Compagnie Financiere Edmond de Rothschild, the French fund- management unit of closely held LCF Rothschild Group, and Bank of China will begin an asset-management and private-banking venture to sell Rothschild’s financial products through the Chinese lender’s 10,800 branches, according to a Sept. 18 statement announcing the investment. The French firm managed 29.6 billion euros in assets at the end of 2007.

$570 Billion Cash

Chinese banks are more confident about making acquisitions over the next 12 months than rivals in other parts of the Asia- Pacific region because of their “comparatively stronger balance sheets,” PricewaterhouseCoopers LLP said yesterday, citing a survey done this year.

Chinese banks posted a 31 percent increase in combined profit for 2008 and will continue to outperform overseas rivals, Liu Mingkang, chairman of the China Banking Regulatory Commission, said last month. The nation’s three largest banks held a total of $570 billion in cash and cash equivalents as of Sept. 30, more than the combined market value of the world’s seven biggest non- Chinese lenders.

The last overseas bank acquisition to receive approval was China Merchants Bank Co.’s purchase of Hong Kong’s Wing Lung Bank Ltd. in September. That acquisition was completed only after China Merchants twice extended a deadline.

Chinese regulators last week blocked Coca-Cola Co.’s $2.3 billion takeover of the country’s biggest domestic juicemaker, citing competition concerns.

» DATASET EXCERPTS

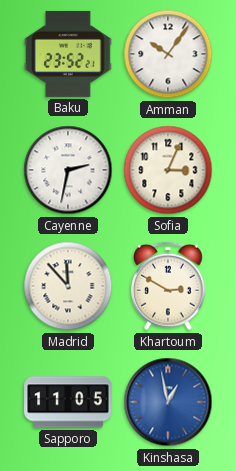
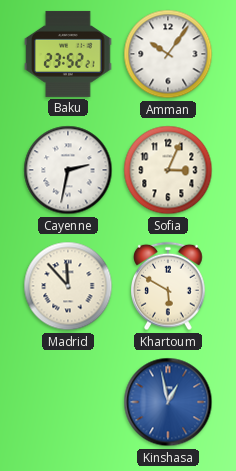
Khartoum: 2:50 -> 5:50
Sapporo: 11:05 -> none
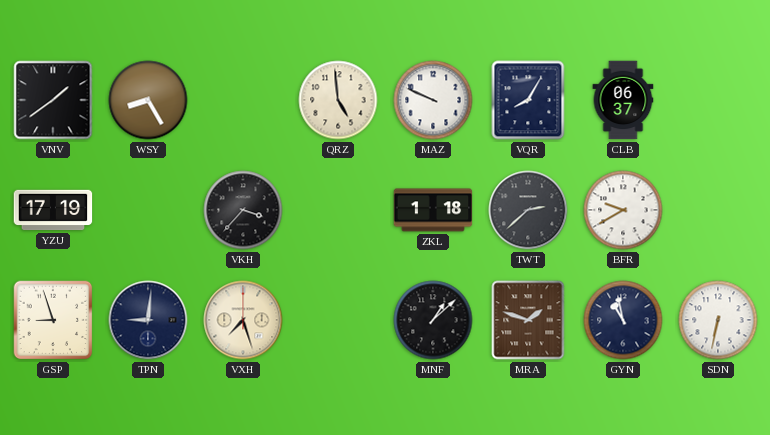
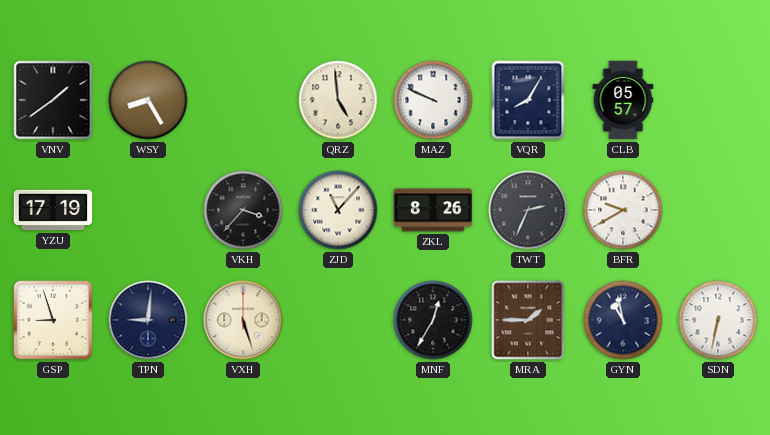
CLB: 06:37 -> 05:57
ZJD: none -> 11:07
ZKL: 1:18 -> 8:26
TWT: 2:38 -> 2:34
VXH: 7:27 -> 5:27
MNF: 1:08 -> 12:35
MRA: 1:48 -> 1:45
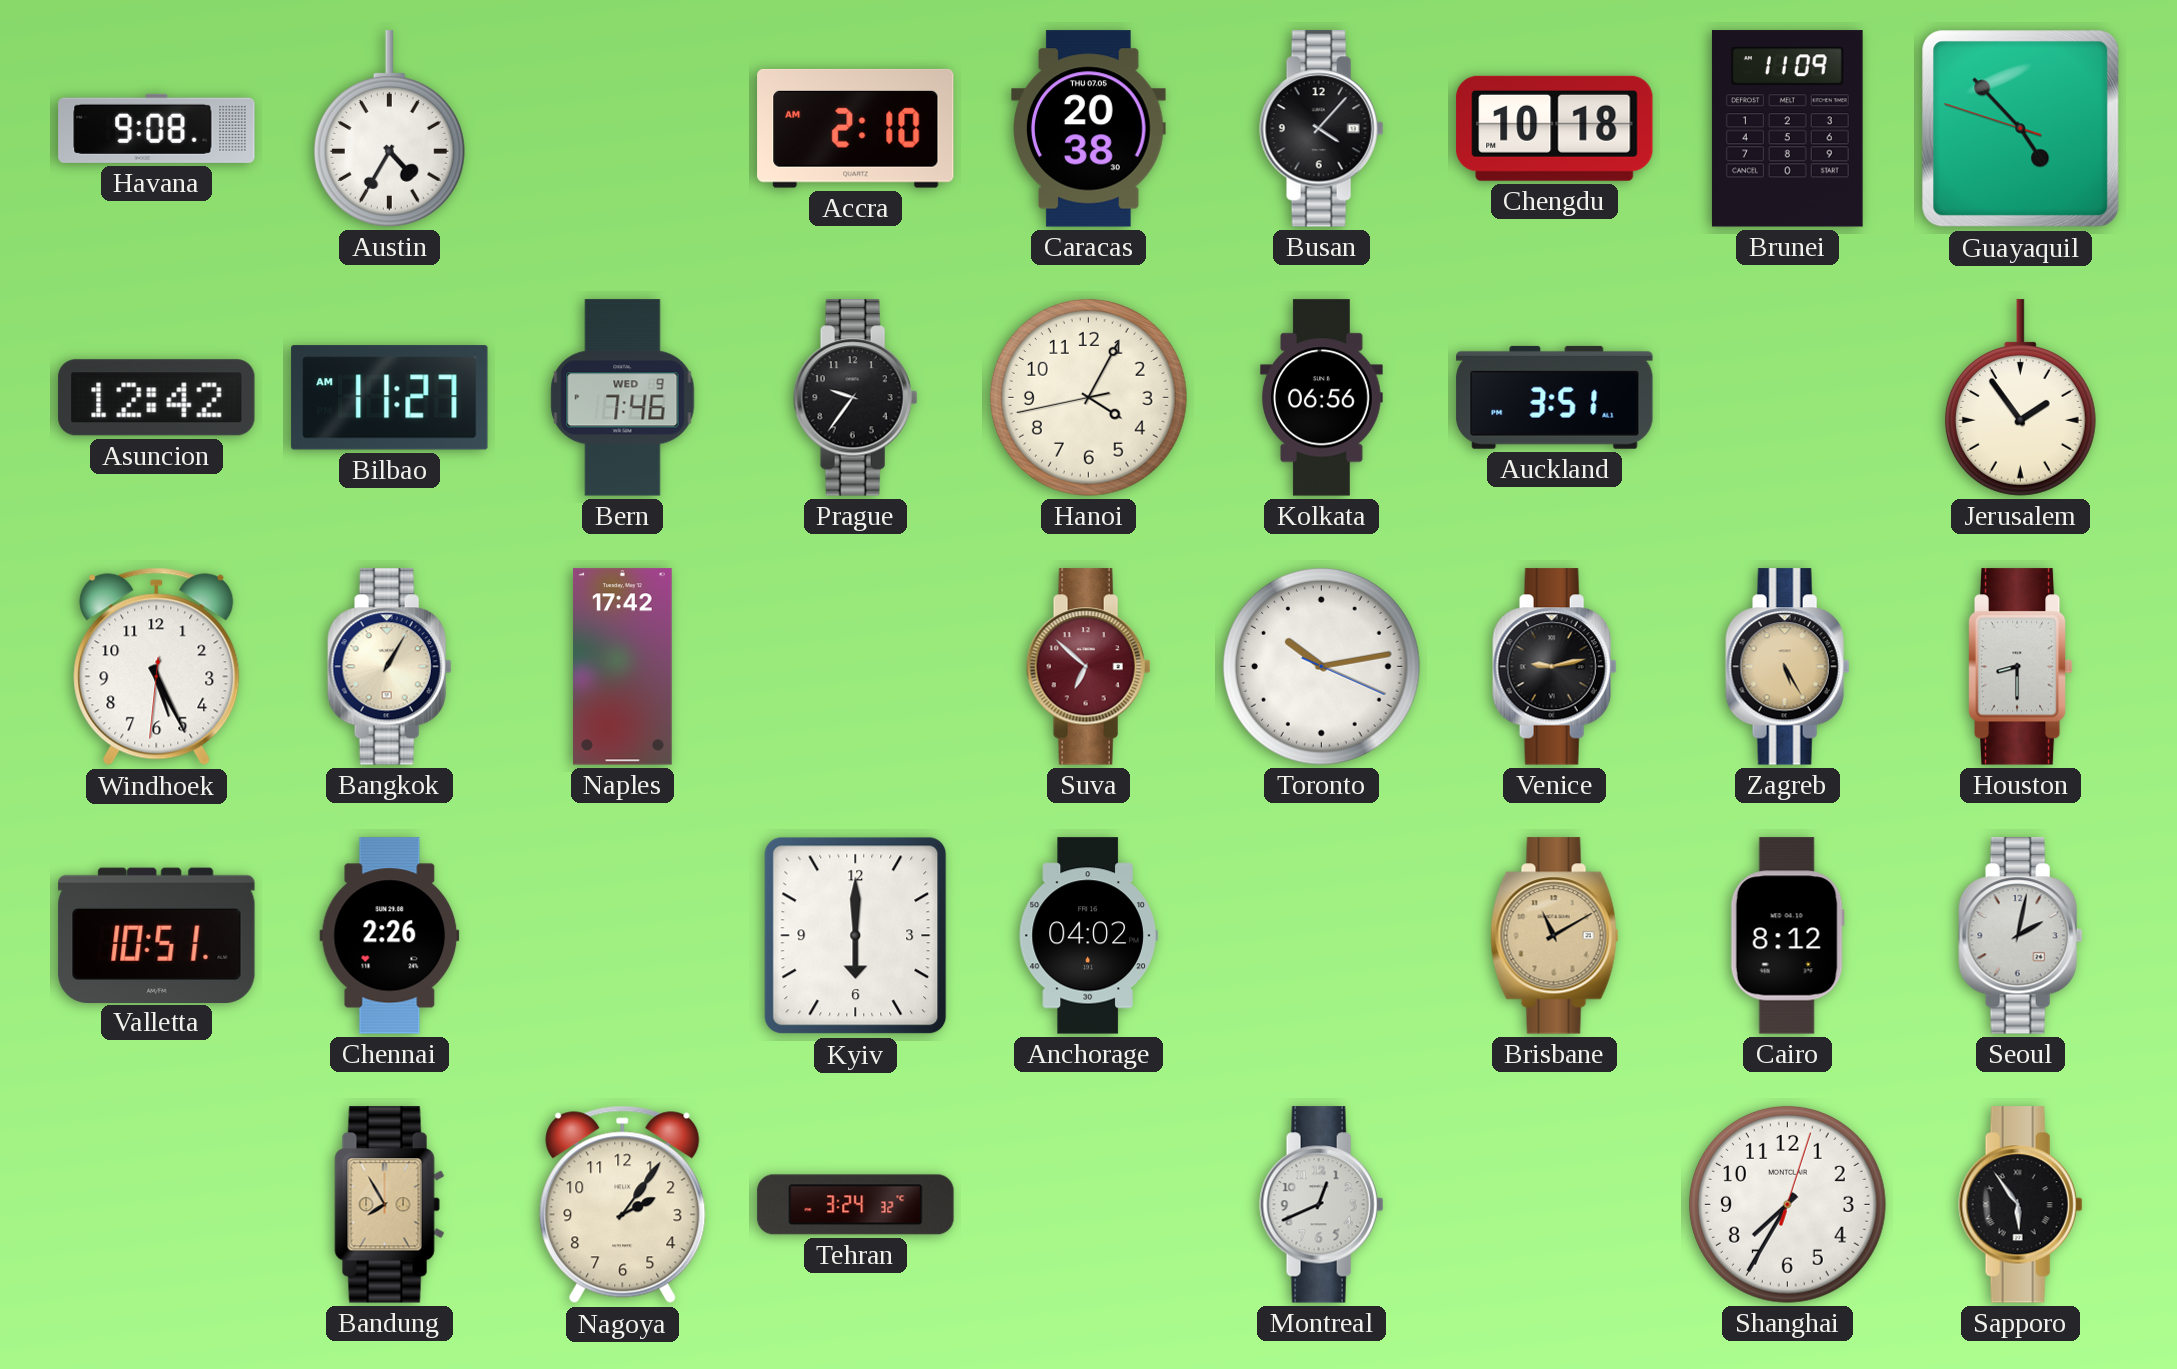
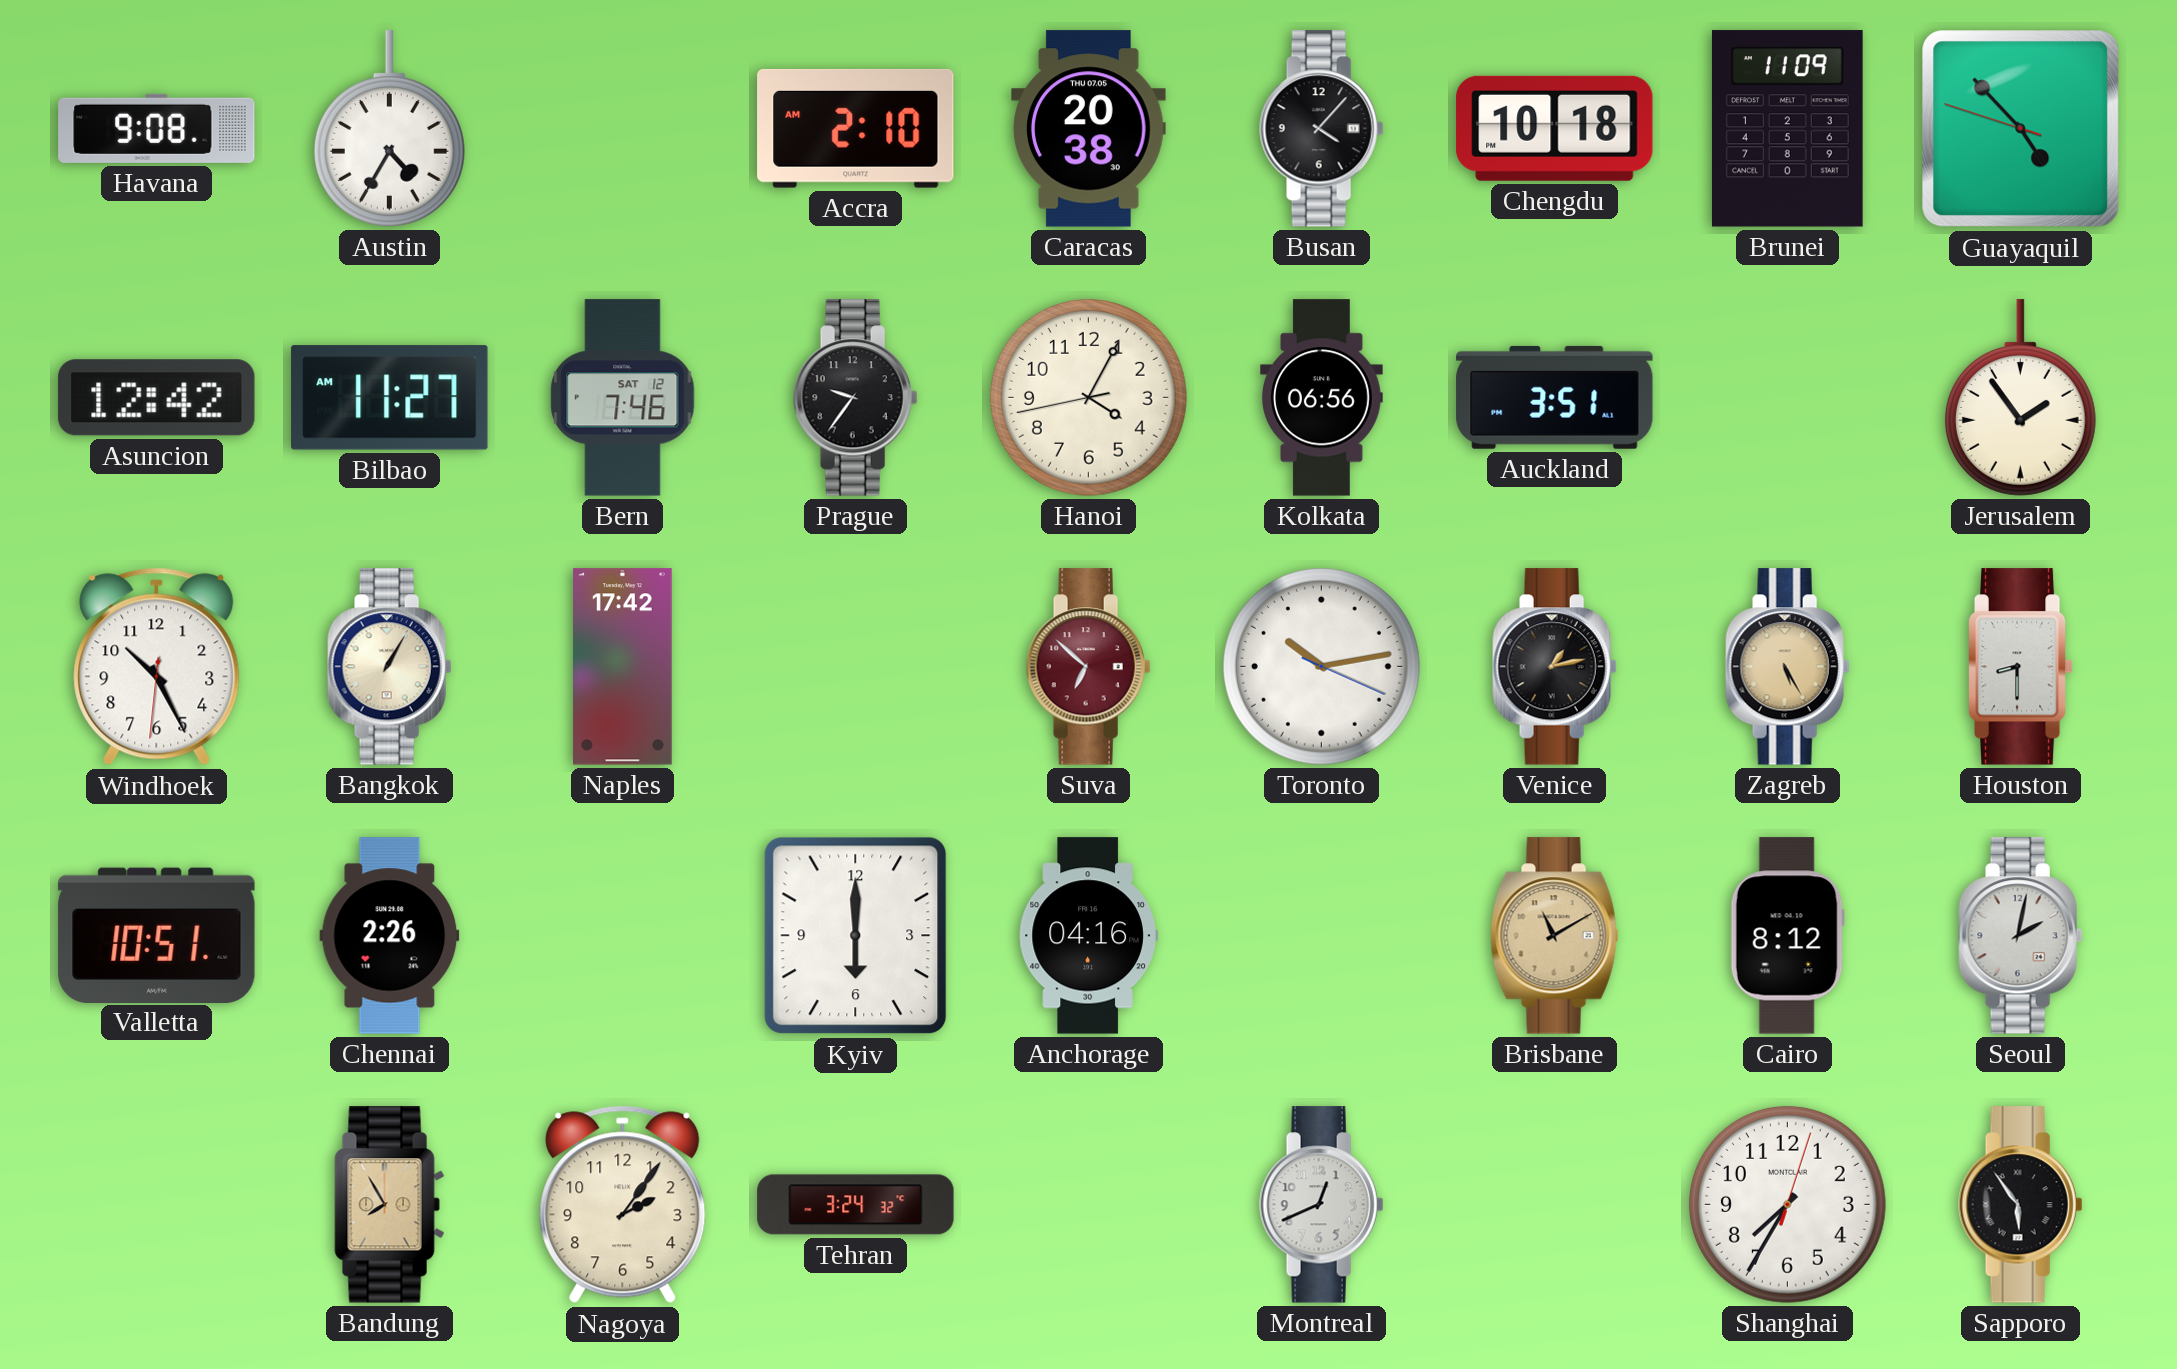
Bern date: WED 9 -> SAT 12
Windhoek: 5:25 -> 10:25
Venice: 9:13 -> 1:13
Anchorage: 04:02 -> 04:16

» PROBLEM TO SOLVE
Answer these questions from the passage on Chinese banks:
(a) Through how many branches of Bank of China will the new venture sell Rothschild's financial products?
(b) By what percentage did Chinese banks' combined profit rise for 2008?
(c) Which bank did China Merchants Bank Co. purchase?

» RESULT OF THIS EXERCISE
(a) 10,800 branches
(b) 31 percent
(c) Hong Kong's Wing Lung Bank Ltd.